Nail on the head as always Ernest.
Thanks
Siobhán

John said...

lulu - shame and guilt, but only where necessary! For example, I have absolutely no problem with people having sex who are unmarried or who have just met. My problem is that we have policies that stop the chickens coming home to roost when they should. Rich? No, I agree, not on the state, but this family is going to get the equivalent of a graduate salary thanks to their fecklessness.

sjw - ta v much.

Working Mum said...

I read this story with much disbelief and sadness. Now, as more and more of the story comes to light, I am horrified.

Sarah, of St Bloggie de Riviere, has an excellent post on this subject:

http://sarahhague.blogspot.com/2009/02/poor-alfie.html

I do hope she is wrong, because the ramifications if she is correct fill me with despair.

John said...

wm - thanks for that, had a read, bloody depressing.

Unknown said...

I saw this on sky news - boggles the mind (but then again, I suppose one might say, how old were Romeo and Juliet when they eloped... just to play devil's advocate, of course).

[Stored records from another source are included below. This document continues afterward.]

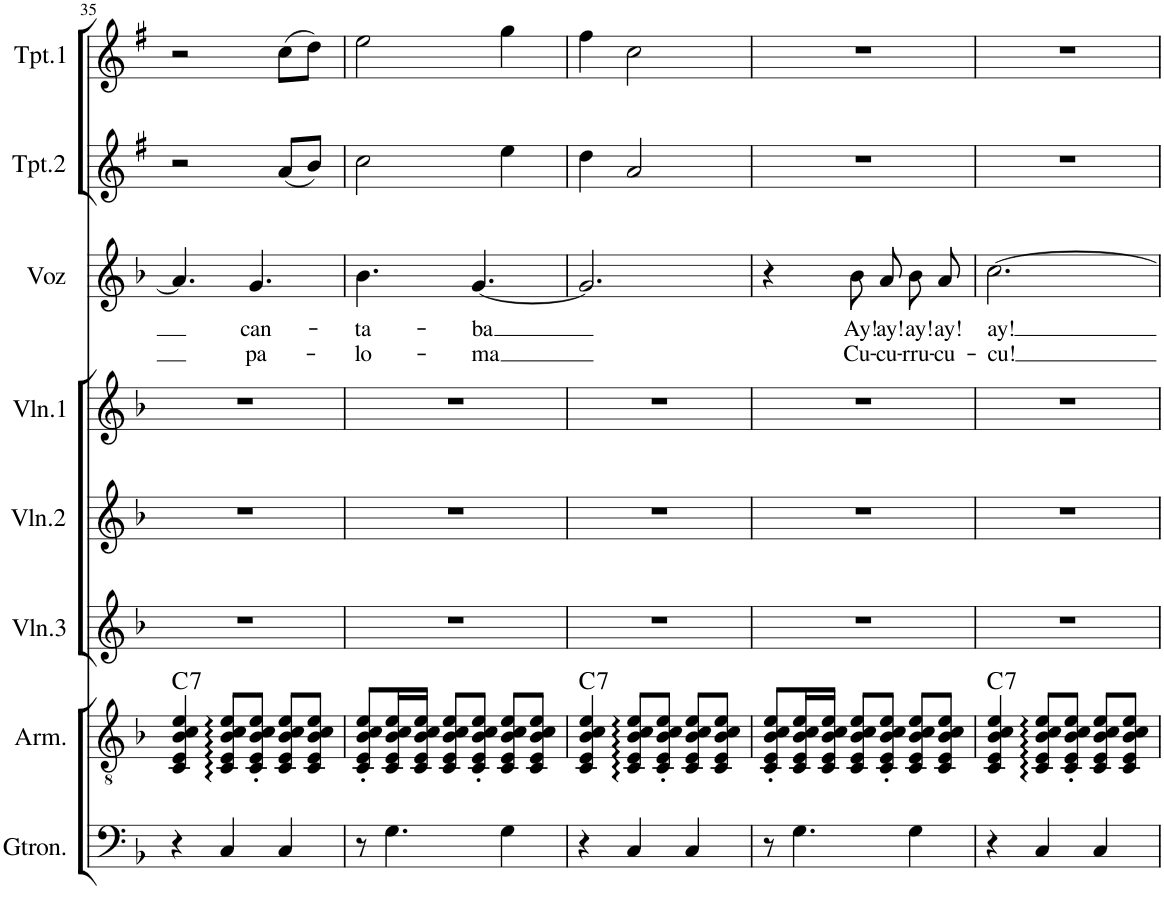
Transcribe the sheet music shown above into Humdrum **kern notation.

**kern	**kern	**harte	**kern	**kern	**kern	**kern	**text	**text	**kern	**kern
*part8	*part7	*part7	*part6	*part5	*part4	*part3	*part3	*part3	*part2	*part1
*staff8	*staff7	*	*staff6	*staff5	*staff4	*staff3	*staff3	*staff3	*staff2	*staff1
*I"Guitarrón	*I"Armonia	*	*I"Violin 3	*I"Violin 2	*I"Violin 1	*I"Voz	*	*	*I"Trompeta 2	*I"Trompeta 1
*	*I'Arm.	*	*I'Vln.3	*I'Vln.2	*I'Vln.1	*I'Voz	*	*	*I'Tpt.2	*I'Tpt.1
!!LO:PB:g=z
*clefF4	*clefGv2	*	*clefG2	*clefG2	*clefG2	*clefG2	*	*	*clefG2	*clefG2
*Trd7c12	*	*	*	*	*	*	*	*	*Trd1c2	*Trd1c2
*k[b-]	*k[b-]	*	*k[b-]	*k[b-]	*k[b-]	*k[b-]	*	*	*k[f#]	*k[f#]
*M3/4	*M3/4	*	*M3/4	*M3/4	*M3/4	*M3/4	*	*	*M3/4	*M3/4
=35	=35	=35	=35	=35	=35	=35	=35	=35	=35	=35
!	!	!LO:H:kt=7	!	!	!	!	!	!	!	!
4r	4C/ 4E/ 4B-/ 4c/ 4e/	C:7	2.r	2.r	2.r	4.a/]	.	.	2r	2r
4C/	8C/ 8E/ 8B-/ 8c/ 8e/L	.	.	.	.	.	.	.	.	.
!	!	!	!	!	!	!	!LO:LY:b	!LO:LY:b	!	!
.	8C/' 8E/' 8B-/' 8c/' 8e/'J	.	.	.	.	4.g/	can-	pa-	.	.
4C/	8C/ 8E/ 8B-/ 8c/ 8e/L	.	.	.	.	.	.	.	(8a/L	(8cc\L
.	8C/ 8E/ 8B-/ 8c/ 8e/J	.	.	.	.	.	.	.	8b/J)	8dd\J)
=36	=36	=36	=36	=36	=36	=36	=36	=36	=36	=36
!	!	!	!	!	!	!	!LO:LY:b	!LO:LY:b	!	!
8r	8C/' 8E/' 8B-/' 8c/' 8e/'L	.	2.r	2.r	2.r	4.b-\	-ta-	-lo-	2cc\	2ee\
4.G\	16C/ 16E/ 16B-/ 16c/ 16e/L	.	.	.	.	.	.	.	.	.
.	16C/ 16E/ 16B-/ 16c/ 16e/JJ	.	.	.	.	.	.	.	.	.
.	8C/ 8E/ 8B-/ 8c/ 8e/L	.	.	.	.	.	.	.	.	.
!	!	!	!	!	!	!	!LO:LY:b	!LO:LY:b	!	!
.	8C/' 8E/' 8B-/' 8c/' 8e/'J	.	.	.	.	[4.g/	-ba	-ma	.	.
4G\	8C/ 8E/ 8B-/ 8c/ 8e/L	.	.	.	.	.	.	.	4ee\	4gg\
.	8C/ 8E/ 8B-/ 8c/ 8e/J	.	.	.	.	.	.	.	.	.
=37	=37	=37	=37	=37	=37	=37	=37	=37	=37	=37
!	!	!LO:H:kt=7	!	!	!	!	!	!	!	!
4r	4C/ 4E/ 4B-/ 4c/ 4e/	C:7	2.r	2.r	2.r	2.g/]	.	.	4dd\	4ff#\
4C/	8C/ 8E/ 8B-/ 8c/ 8e/L	.	.	.	.	.	.	.	2a/	2cc\
.	8C/' 8E/' 8B-/' 8c/' 8e/'J	.	.	.	.	.	.	.	.	.
4C/	8C/ 8E/ 8B-/ 8c/ 8e/L	.	.	.	.	.	.	.	.	.
.	8C/ 8E/ 8B-/ 8c/ 8e/J	.	.	.	.	.	.	.	.	.
=38	=38	=38	=38	=38	=38	=38	=38	=38	=38	=38
8r	8C/' 8E/' 8B-/' 8c/' 8e/'L	.	2.r	2.r	2.r	4r	.	.	2.r	2.r
4.G\	16C/ 16E/ 16B-/ 16c/ 16e/L	.	.	.	.	.	.	.	.	.
.	16C/ 16E/ 16B-/ 16c/ 16e/JJ	.	.	.	.	.	.	.	.	.
!	!	!	!	!	!	!	!LO:LY:b	!LO:LY:b	!	!
.	8C/ 8E/ 8B-/ 8c/ 8e/L	.	.	.	.	8b-/L	Ay!	Cu-	.	.
!	!	!	!	!	!	!	!LO:LY:b	!LO:LY:b	!	!
.	8C/' 8E/' 8B-/' 8c/' 8e/'J	.	.	.	.	8a/J	ay!	-cu-	.	.
!	!	!	!	!	!	!	!LO:LY:b	!LO:LY:b	!	!
4G\	8C/ 8E/ 8B-/ 8c/ 8e/L	.	.	.	.	8b-/L	ay!	-rru-	.	.
!	!	!	!	!	!	!	!LO:LY:b	!LO:LY:b	!	!
.	8C/ 8E/ 8B-/ 8c/ 8e/J	.	.	.	.	8a/J	ay!	-cu-	.	.
=39	=39	=39	=39	=39	=39	=39	=39	=39	=39	=39
!	!	!LO:H:kt=7	!	!	!	!	!LO:LY:b	!LO:LY:b	!	!
4r	4C/ 4E/ 4B-/ 4c/ 4e/	C:7	2.r	2.r	2.r	[2.cc\	ay!	-cu!	2.r	2.r
4C/	8C/ 8E/ 8B-/ 8c/ 8e/L	.	.	.	.	.	.	.	.	.
.	8C/' 8E/' 8B-/' 8c/' 8e/'J	.	.	.	.	.	.	.	.	.
4C/	8C/ 8E/ 8B-/ 8c/ 8e/L	.	.	.	.	.	.	.	.	.
.	8C/ 8E/ 8B-/ 8c/ 8e/J	.	.	.	.	.	.	.	.	.
=	=	=	=	=	=	=	=	=	=	=
*-	*-	*-	*-	*-	*-	*-	*-	*-	*-	*-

But I think your point about guilt is so spot on. We're increasingly taught that guilt is a bad thing - it's bad to carry guilt around etc - yet, without guilt where's our indicator to help us detect right from wrong.

You make some uncomfortable but salient points and it poses some very critical questions about society.

By the way, because I know you abhor them (and recently lamented that you never got any), there's something for you at my place...
;-)

Rosaria Williams said...

This is not a new problem, of course, but it does take us back to the dilemma you discussed. If society gets involved, society takes responsibility, one way or another. In the meantime, let's work something out before it happens again.

In the States we are talking about the mother of the octoplets she had with the assistance of a fertility doctor.

I'm glad I dropped in from Absolute Vanilla.

mouse (aka kimy) said...

all your wonderful issues and commentary aside, I want to just say I think it is f**king shameful how the media are exploiting these kids.....and not only the british tabloids, but the french press too according to dd....oy!

John said...

back after a long break:

av - thank you and you are a total sweetie pie

lakeviewer - nice to see you here, thanks for dropping in. I read about the octuplets. What the heck ...??

mouse - too true. It's in the papers. Why? Because we can't get enough of it.